= Elsie Marley =

English alewife and subject of a traditional song

Elsie Marley (c. 1713–1768) was an alewife who lived in Picktree, near Chester-le-Street, County Durham, England. This is close to Harraton Hall, the home of the Lambton family. A song and jig tune bearing her name, popular in her lifetime, are still played locally.

== Life ==
A surprising amount is known about the life of Alice (Elsie) Marley, from birth and marriage records, from newspaper accounts of her death, and from Cuthbert Sharp’s notes on the song about her life, prepared in consultation with her grandson.

Her birth name, Alice Harrison, being common, a firm identification seems impossible, but she may well be the Alice Harrison christened in Houghton-le-Spring, on 24 August 1713. This is not far from Chester-le-Street, and this birth date is consistent with the date of her marriage. In 1735 she became the first wife of Ralph Marley, who kept a public house at Picktree, near Chester-le-Street, County Durham. They had eight children. She was well-known in her lifetime - in 1765 at Beverley races, one of the horses was Mr. Wormley's bay mare, 'Alcey Marley', suggesting her name was well known.

According to Cuthbert Sharp, writing some 50 years after her death, the inn bore the sign of the Swan, with the appropriate motto:-

“The Swan doth love the water clear,
And so does man good ale and beer.”

She was a handsome, buxom, bustling landlady, and by her efforts, made the Swan a financial success. However, on their march towards Scotland during the Jacobite risings in 1745, the Dutch mercenary troops used the inn for target practice, and it remained "in a tattered condition" for many years after.

She suffered from a long, severe illness, and on 5 August 1768, was found drowned in a flooded coal pit near Vigo, near Birtley, Tyne and Wear. It was presumed she had accidentally fallen in, and because of her weak state, had been unable to climb out. The report in the Newcastle Chronicle reads "Thursday sen'night, in the morning, Alice Marley, Vigo, near Chester-le-Street, remarkable for the celebrated song composed upon her, was found drowned in a pond near that place." The account in the Newcastle Courant is more detailed: "Yesterday sen'night the well-known Alice Marley, of Picktree near Chester-le-Street, shaking in fever, got out of her house and went into a field where there was an old coal(pit) full of water, which she fell into, and was drowned." Both make clear she had been a local celebrity.

Her youngest son, Harrison Marley, in turn had a son (her grandson) called Ralph, who was known to be alive c. 1825. Ralph was cited as one of Cuthbert Sharp's informants in his notes on the song "Elsie Marley".

== The song and tune ==
Elsie Marley gave her name to a spirited and lively jig, as well as a humorous song to the same tune, about her life, indexed by Roud as Roud 3065. The lyric is in the same metre as the verse on the sign of The Swan, which may well be deliberate.

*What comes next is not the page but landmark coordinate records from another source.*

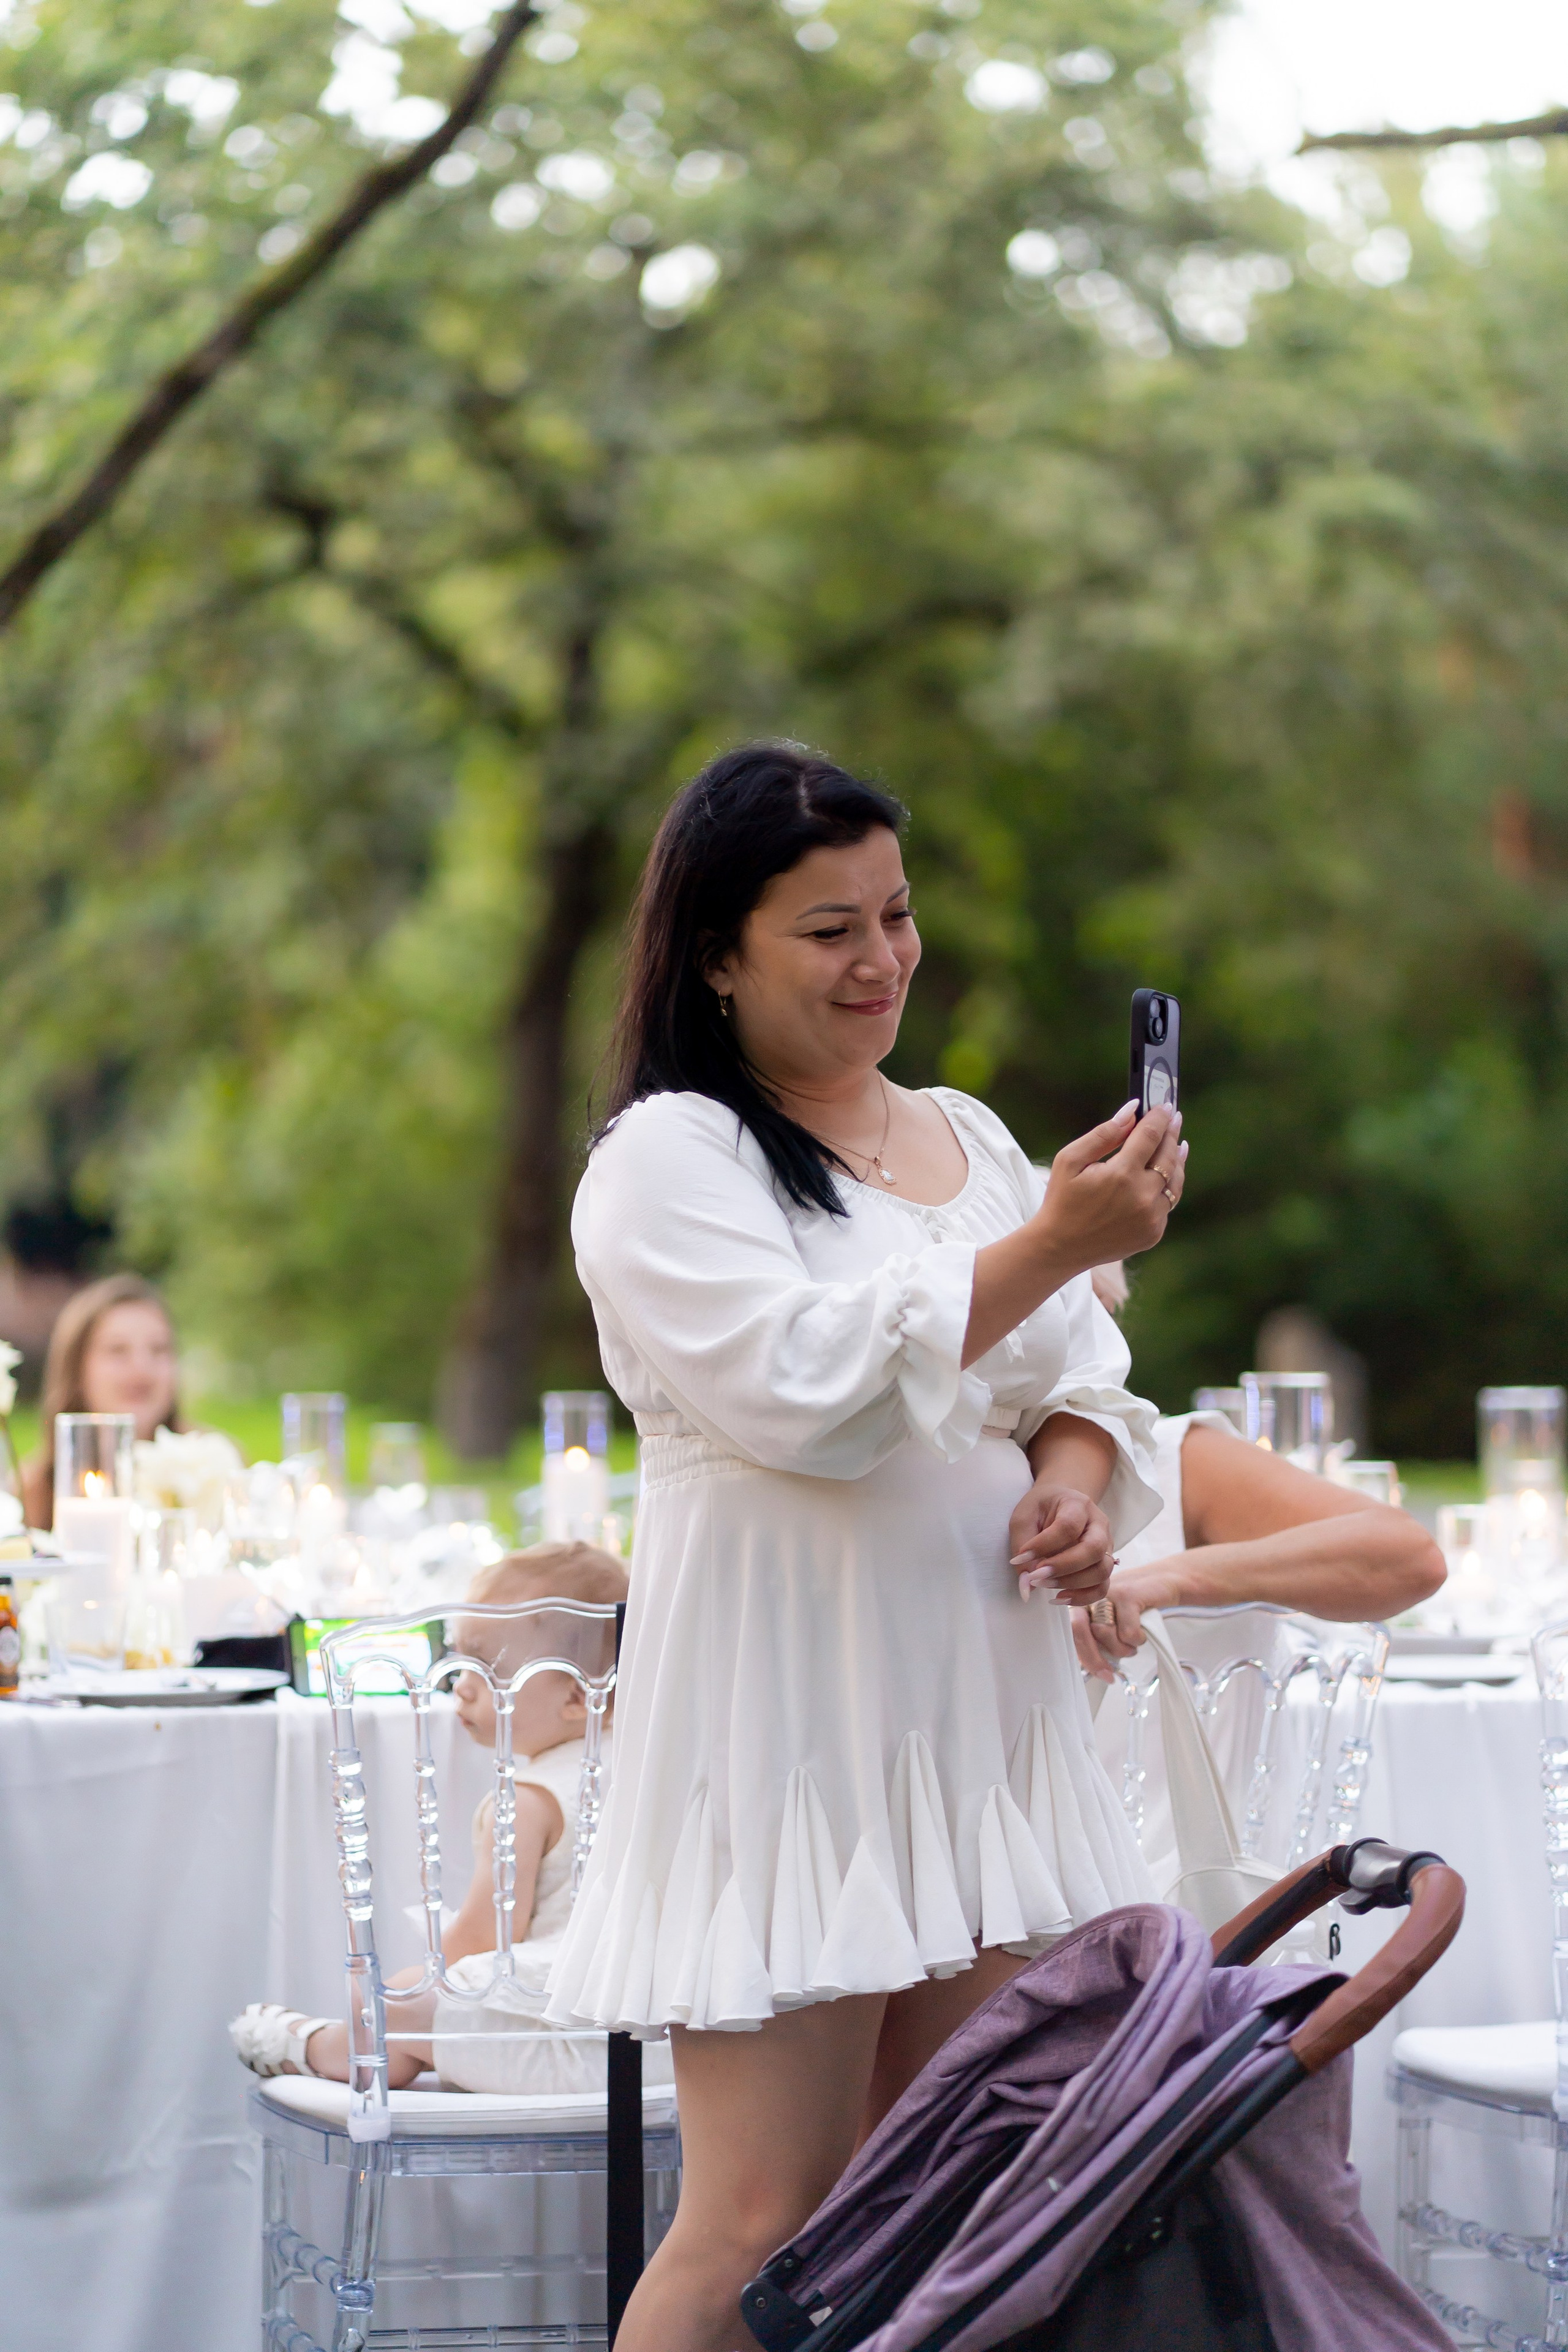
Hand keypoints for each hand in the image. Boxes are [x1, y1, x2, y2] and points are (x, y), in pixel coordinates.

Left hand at [1009, 1482, 1114, 1605]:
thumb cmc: (1041, 1509)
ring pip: (1102, 1571)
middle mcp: (1098, 1524)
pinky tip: (1059, 1597)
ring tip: (1043, 1585)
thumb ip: (1021, 1546)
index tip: (1020, 1558)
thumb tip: (1026, 1585)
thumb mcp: (1024, 1517)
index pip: (1068, 1526)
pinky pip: (1102, 1587)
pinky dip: (1082, 1597)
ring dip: (1072, 1584)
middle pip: (1093, 1549)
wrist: (1060, 1504)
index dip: (1044, 1545)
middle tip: (1036, 1577)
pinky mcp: (1104, 1565)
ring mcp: (1106, 1546)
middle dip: (1063, 1568)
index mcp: (1077, 1505)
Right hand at [1035, 1101, 1186, 1274]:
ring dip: (1176, 1160)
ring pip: (1175, 1181)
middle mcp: (1142, 1197)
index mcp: (1121, 1175)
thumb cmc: (1062, 1199)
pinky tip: (1164, 1175)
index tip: (1165, 1105)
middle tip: (1173, 1118)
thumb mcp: (1070, 1160)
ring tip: (1178, 1145)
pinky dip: (1167, 1186)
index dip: (1159, 1118)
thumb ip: (1103, 1134)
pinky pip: (1167, 1203)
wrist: (1060, 1247)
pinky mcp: (1154, 1233)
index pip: (1150, 1136)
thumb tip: (1132, 1111)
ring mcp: (1151, 1218)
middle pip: (1168, 1156)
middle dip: (1171, 1134)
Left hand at [1069, 1562, 1180, 1679]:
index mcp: (1079, 1601)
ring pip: (1106, 1636)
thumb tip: (1090, 1669)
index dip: (1081, 1656)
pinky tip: (1141, 1630)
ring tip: (1131, 1641)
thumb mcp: (1108, 1621)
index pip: (1069, 1631)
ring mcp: (1106, 1593)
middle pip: (1079, 1632)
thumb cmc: (1132, 1606)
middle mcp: (1088, 1595)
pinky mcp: (1126, 1595)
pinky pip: (1128, 1634)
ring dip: (1123, 1649)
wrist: (1160, 1581)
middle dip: (1094, 1659)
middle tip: (1109, 1674)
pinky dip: (1138, 1640)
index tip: (1098, 1674)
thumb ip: (1094, 1639)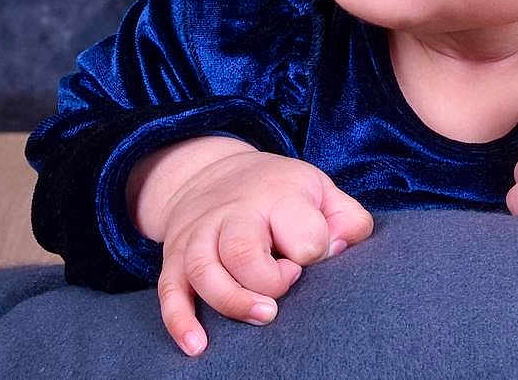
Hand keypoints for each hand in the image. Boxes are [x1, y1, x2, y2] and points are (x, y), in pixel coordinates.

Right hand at [155, 151, 373, 355]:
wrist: (210, 171)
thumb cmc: (278, 191)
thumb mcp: (320, 189)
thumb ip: (347, 218)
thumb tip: (339, 250)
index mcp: (278, 195)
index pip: (302, 230)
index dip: (314, 251)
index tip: (312, 256)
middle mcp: (233, 213)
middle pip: (242, 251)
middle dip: (269, 281)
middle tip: (287, 283)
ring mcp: (199, 234)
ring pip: (204, 272)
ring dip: (232, 302)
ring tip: (262, 315)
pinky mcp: (174, 257)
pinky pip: (169, 291)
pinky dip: (180, 321)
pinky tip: (197, 345)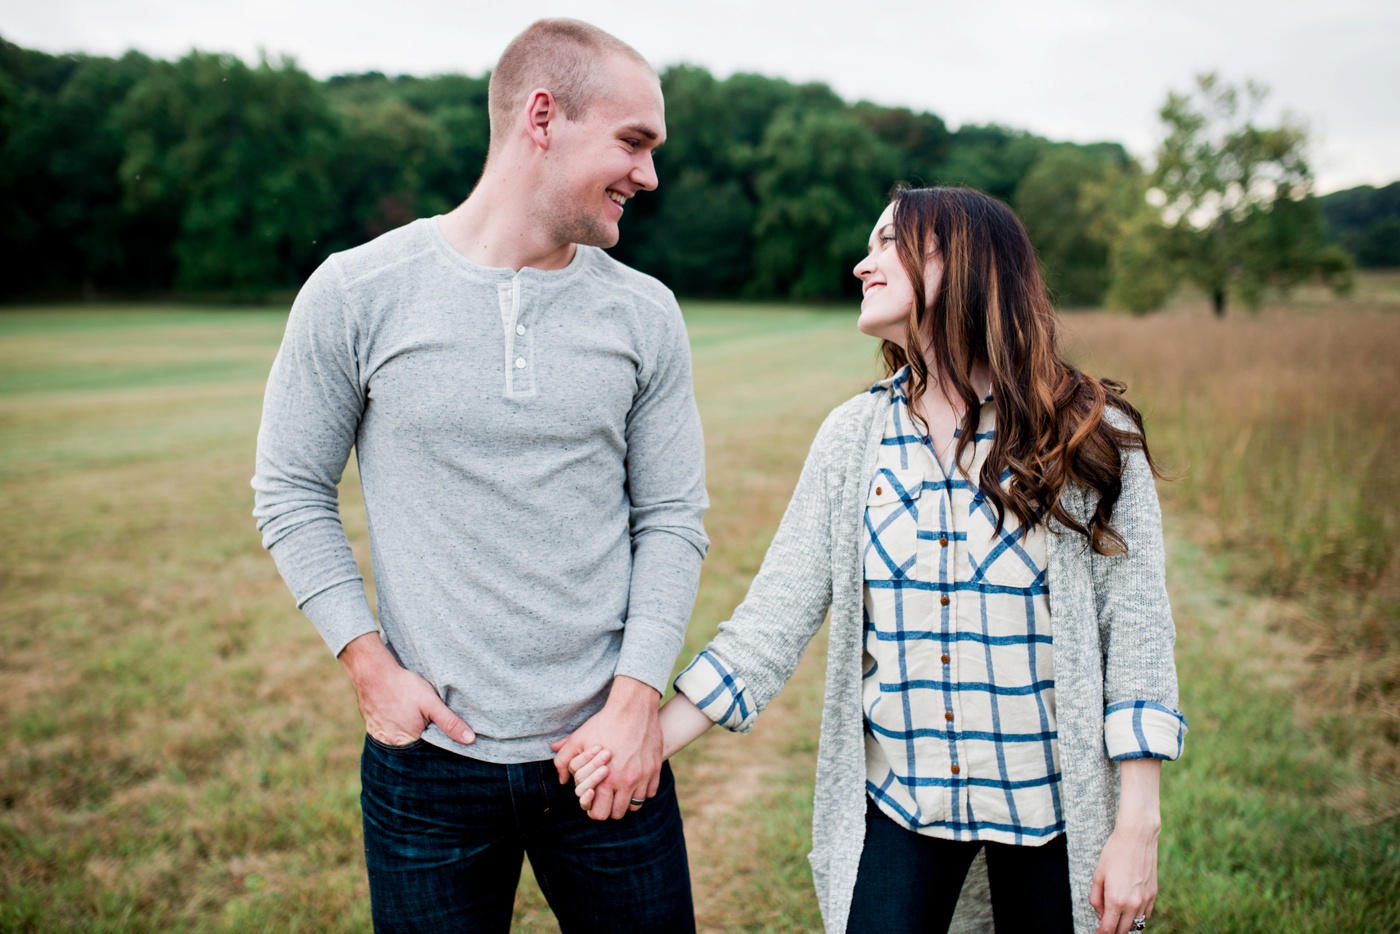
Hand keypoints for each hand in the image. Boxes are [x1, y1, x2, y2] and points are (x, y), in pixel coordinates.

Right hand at [339, 632, 474, 745]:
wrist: (372, 674)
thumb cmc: (403, 687)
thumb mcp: (431, 703)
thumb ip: (450, 722)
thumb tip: (470, 739)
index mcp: (409, 742)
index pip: (430, 751)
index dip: (439, 743)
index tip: (443, 731)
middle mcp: (393, 746)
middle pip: (416, 749)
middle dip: (424, 739)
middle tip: (425, 720)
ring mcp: (381, 739)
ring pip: (403, 743)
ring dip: (411, 735)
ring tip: (412, 717)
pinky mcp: (374, 731)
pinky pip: (390, 736)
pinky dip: (398, 730)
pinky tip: (401, 716)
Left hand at [550, 675, 660, 819]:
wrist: (632, 708)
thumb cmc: (604, 723)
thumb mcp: (578, 739)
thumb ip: (564, 760)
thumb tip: (561, 779)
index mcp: (604, 780)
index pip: (599, 813)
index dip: (594, 809)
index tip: (594, 800)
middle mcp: (625, 783)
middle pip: (618, 814)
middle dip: (610, 808)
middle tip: (607, 797)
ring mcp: (642, 777)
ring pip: (635, 806)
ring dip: (627, 800)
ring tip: (621, 789)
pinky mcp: (655, 769)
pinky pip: (650, 793)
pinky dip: (642, 790)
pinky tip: (635, 779)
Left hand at [1089, 821, 1158, 933]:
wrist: (1137, 837)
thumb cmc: (1114, 853)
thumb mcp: (1098, 874)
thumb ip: (1096, 897)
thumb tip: (1100, 914)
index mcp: (1115, 899)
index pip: (1108, 929)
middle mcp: (1132, 903)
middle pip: (1122, 930)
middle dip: (1112, 931)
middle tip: (1104, 927)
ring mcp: (1145, 900)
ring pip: (1136, 924)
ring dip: (1125, 925)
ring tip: (1115, 918)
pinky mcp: (1153, 894)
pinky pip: (1146, 915)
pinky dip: (1137, 917)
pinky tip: (1129, 911)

One verse of the song, not printed in Ritson's early version, but noted by Sharp some years later as being current in the neighbourhood, reads:

Elsie Marley wore a straw hat
But now she's getten a velvet cap
The Lambton lads mun pay for that
Do ye ken Elsie Marley, hinny?

This hints at a relationship between her and the sons of the Lambton family, two of whom served as M.P. for Durham. It might be a later addition, but may well have been omitted from the early printed text to avoid offending the Lambtons. The words in the last verse, "hoping there's none I do offend" tends to confirm the latter.

It is mentioned as "the celebrated song" in the Newcastle Chronicles account of her death. The words were first published by Joseph Ritson in The Bishopric Garland, 1784. The song is described as “anonymous” in The Bishoprick Garland of 1834 compiled by Sir Cuthbert Sharp. The song also appears in Rhymes of Northern Bards compiled by John Bell. Both the tune and the song are still widely known in the North-East; the tune was recorded by Tom Clough on his His Master's Voice recording of smallpipes in 1929, and the song by the High Level Ranters on their 1976 album Ranting Lads.

The tune is also referenced in the lyrics of "Byker Hill", another traditional Northeast English folk song.

An early and consistent three-strain version appears in a collection by Robert Topliff, from about 1815. A less consistent, but similar, 4-strain version appeared at about the time of Elsie's death in Robert Bremner's 'Collection of Scots Reels', compiled in Edinburgh, and a rather different 2-strain version is found in the William Vickers manuscript from Newcastle, dated 1770.

The distinctive harmonic pattern of this mixolydian mode tune is very common in Northumbrian and Border music, and specifically music for Border pipes. Some 13 of the 40 tunes in the William Dixon manuscript follow the same scheme, or one of its variants. There were tunes with this structure well before the appearance of this tune, but it is perhaps the best known example of the type.